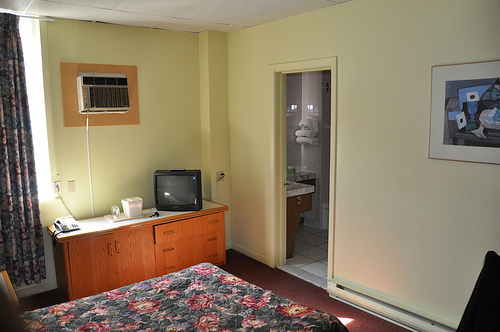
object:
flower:
[183, 288, 215, 311]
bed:
[2, 260, 356, 329]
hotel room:
[0, 2, 498, 327]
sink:
[284, 164, 308, 179]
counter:
[288, 165, 320, 251]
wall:
[25, 19, 230, 209]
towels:
[296, 136, 322, 146]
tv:
[153, 169, 201, 213]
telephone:
[47, 213, 82, 247]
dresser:
[48, 196, 227, 299]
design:
[1, 263, 349, 332]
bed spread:
[11, 261, 349, 329]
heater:
[329, 275, 457, 332]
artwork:
[428, 60, 498, 169]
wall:
[227, 1, 498, 330]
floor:
[288, 216, 328, 275]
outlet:
[51, 181, 63, 197]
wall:
[19, 9, 232, 249]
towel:
[293, 128, 319, 138]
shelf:
[295, 133, 312, 138]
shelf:
[296, 142, 314, 147]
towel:
[298, 114, 322, 129]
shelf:
[299, 123, 315, 127]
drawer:
[157, 244, 227, 277]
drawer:
[153, 231, 225, 260]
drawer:
[150, 212, 226, 243]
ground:
[223, 274, 349, 306]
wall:
[341, 17, 492, 322]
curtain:
[0, 12, 48, 287]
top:
[45, 194, 226, 239]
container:
[118, 194, 145, 220]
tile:
[293, 243, 331, 265]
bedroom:
[0, 0, 498, 329]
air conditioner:
[76, 71, 139, 119]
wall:
[6, 13, 237, 302]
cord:
[53, 197, 80, 220]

Requirement
Print all of the entries above verbatim, but omit the pictures.

Written answer
object:
flower:
[183, 288, 215, 311]
bed:
[2, 260, 356, 329]
hotel room:
[0, 2, 498, 327]
sink:
[284, 164, 308, 179]
counter:
[288, 165, 320, 251]
wall:
[25, 19, 230, 209]
towels:
[296, 136, 322, 146]
tv:
[153, 169, 201, 213]
telephone:
[47, 213, 82, 247]
dresser:
[48, 196, 227, 299]
design:
[1, 263, 349, 332]
bed spread:
[11, 261, 349, 329]
heater:
[329, 275, 457, 332]
artwork:
[428, 60, 498, 169]
wall:
[227, 1, 498, 330]
floor:
[288, 216, 328, 275]
outlet:
[51, 181, 63, 197]
wall:
[19, 9, 232, 249]
towel:
[293, 128, 319, 138]
shelf:
[295, 133, 312, 138]
shelf:
[296, 142, 314, 147]
towel:
[298, 114, 322, 129]
shelf:
[299, 123, 315, 127]
drawer:
[157, 244, 227, 277]
drawer:
[153, 231, 225, 260]
drawer:
[150, 212, 226, 243]
ground:
[223, 274, 349, 306]
wall:
[341, 17, 492, 322]
curtain:
[0, 12, 48, 287]
top:
[45, 194, 226, 239]
container:
[118, 194, 145, 220]
tile:
[293, 243, 331, 265]
bedroom:
[0, 0, 498, 329]
air conditioner:
[76, 71, 139, 119]
wall:
[6, 13, 237, 302]
cord:
[53, 197, 80, 220]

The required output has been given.